Stored items.
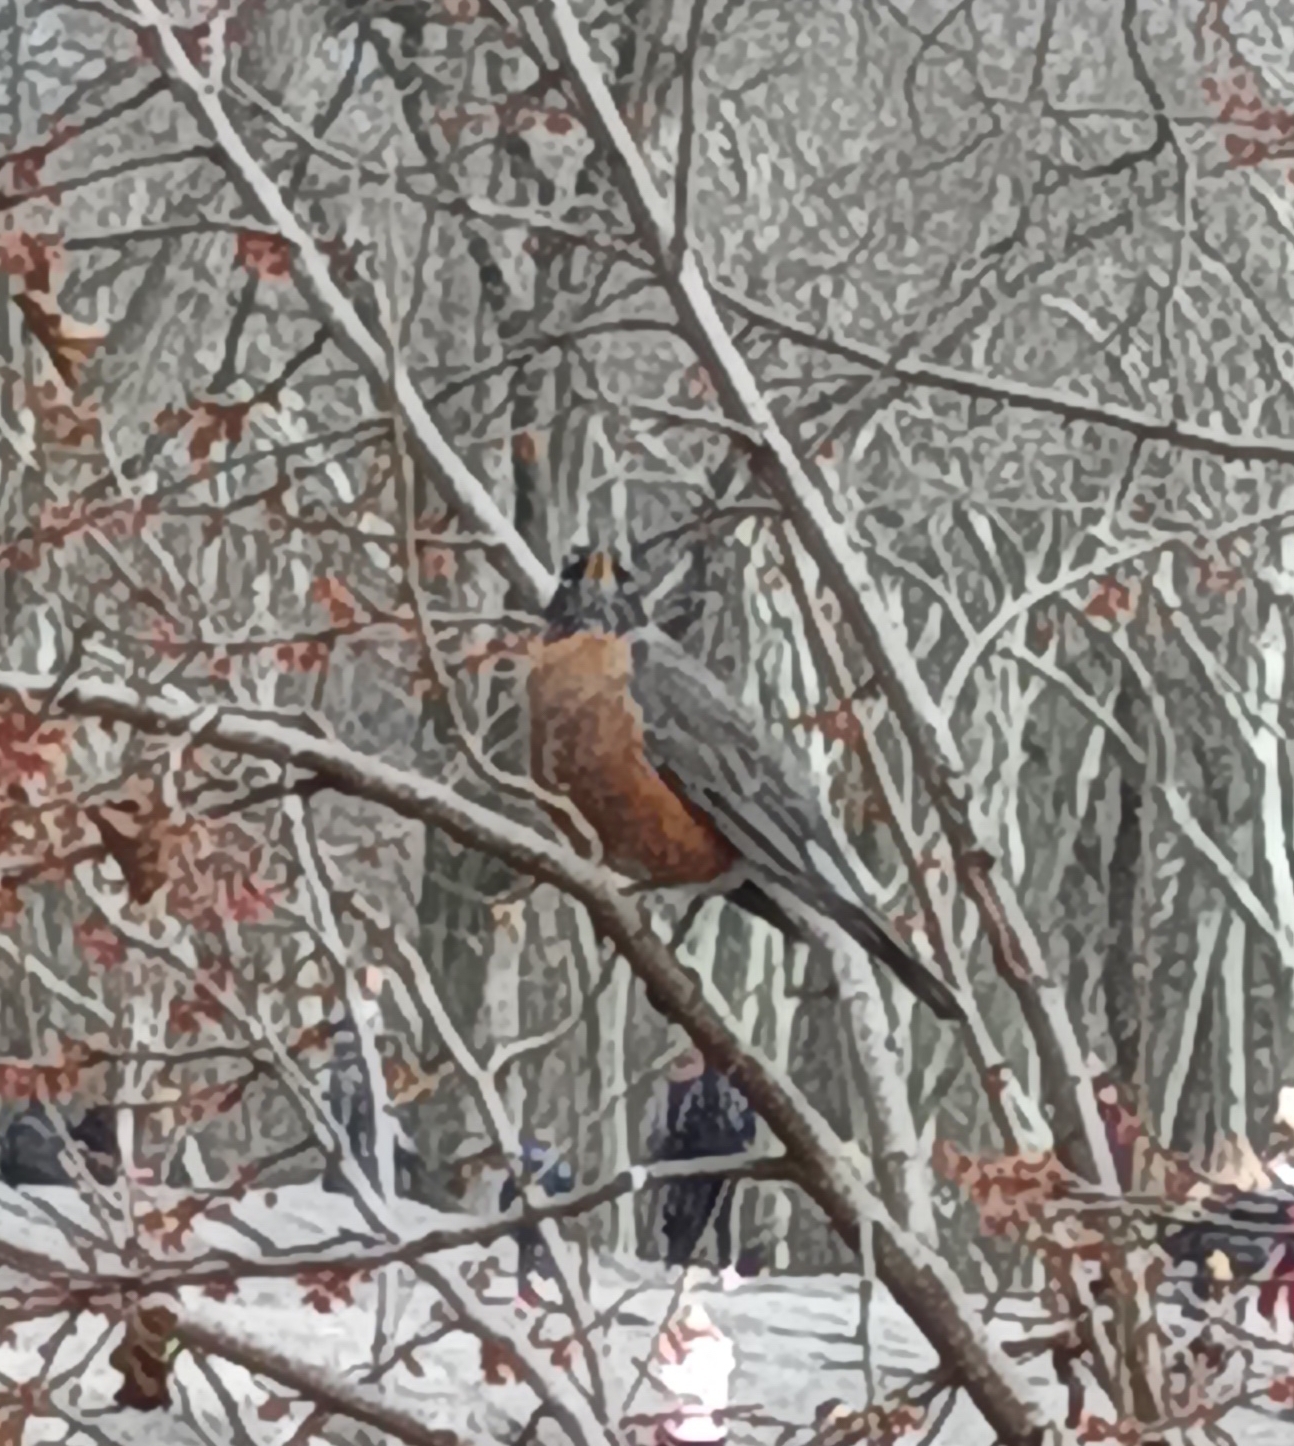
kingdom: Animalia
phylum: Chordata
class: Aves
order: Passeriformes
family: Turdidae
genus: Turdus
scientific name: Turdus migratorius
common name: American robin
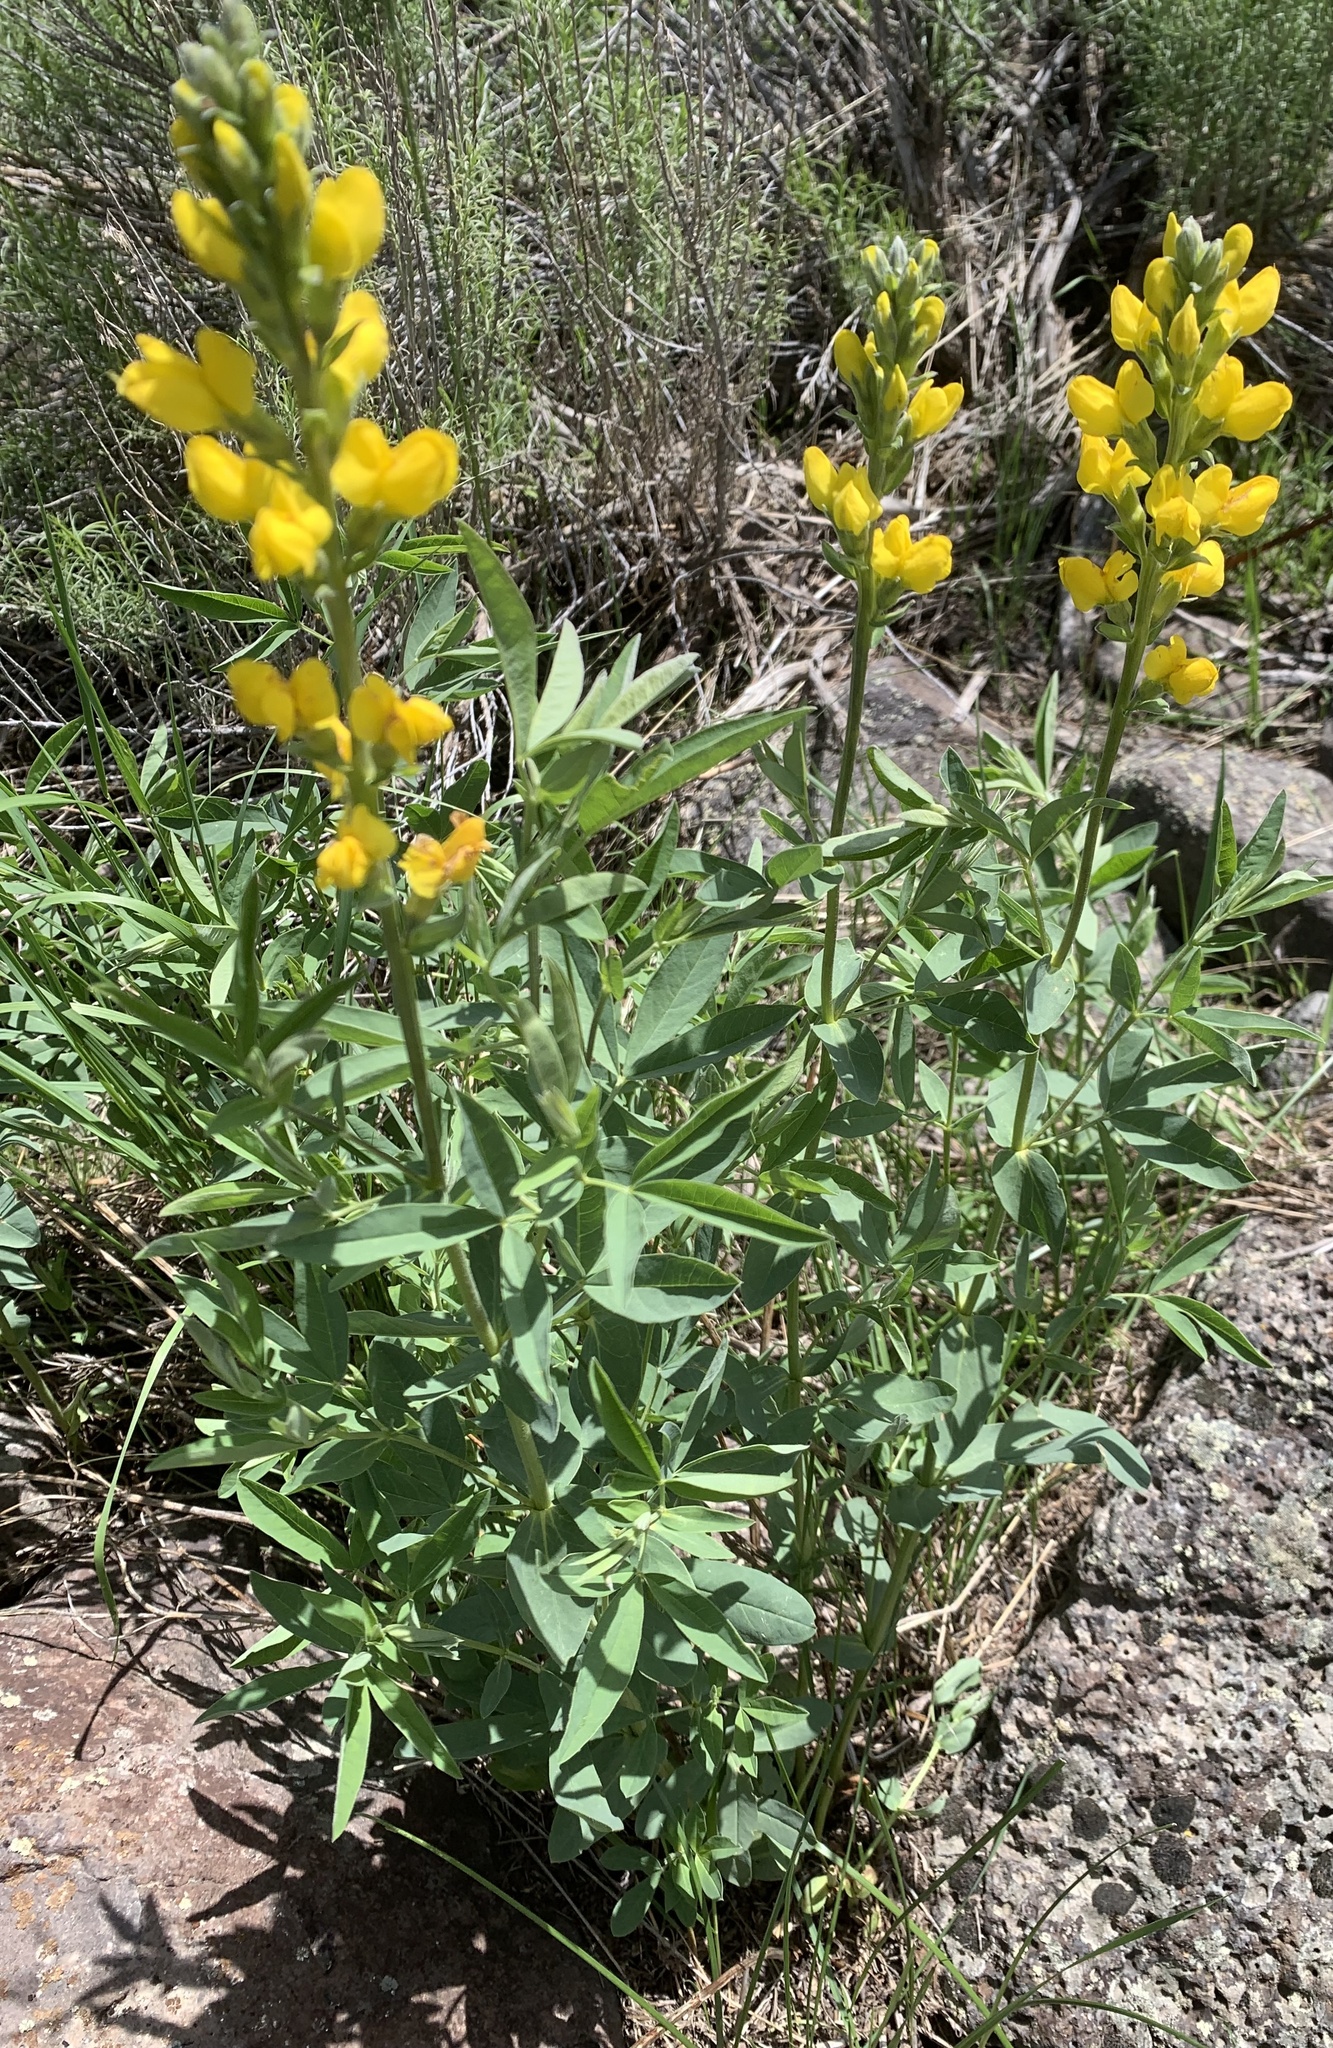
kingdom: Plantae
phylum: Tracheophyta
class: Magnoliopsida
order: Fabales
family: Fabaceae
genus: Thermopsis
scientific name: Thermopsis montana
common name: False lupin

WRITTEN TASK. Copy out every line of the rows above word for word, leaving out the pictures.

WRITTEN REPLY.
kingdom: Animalia
phylum: Chordata
class: Aves
order: Passeriformes
family: Turdidae
genus: Turdus
scientific name: Turdus migratorius
common name: American robin
kingdom: Plantae
phylum: Tracheophyta
class: Magnoliopsida
order: Fabales
family: Fabaceae
genus: Thermopsis
scientific name: Thermopsis montana
common name: False lupin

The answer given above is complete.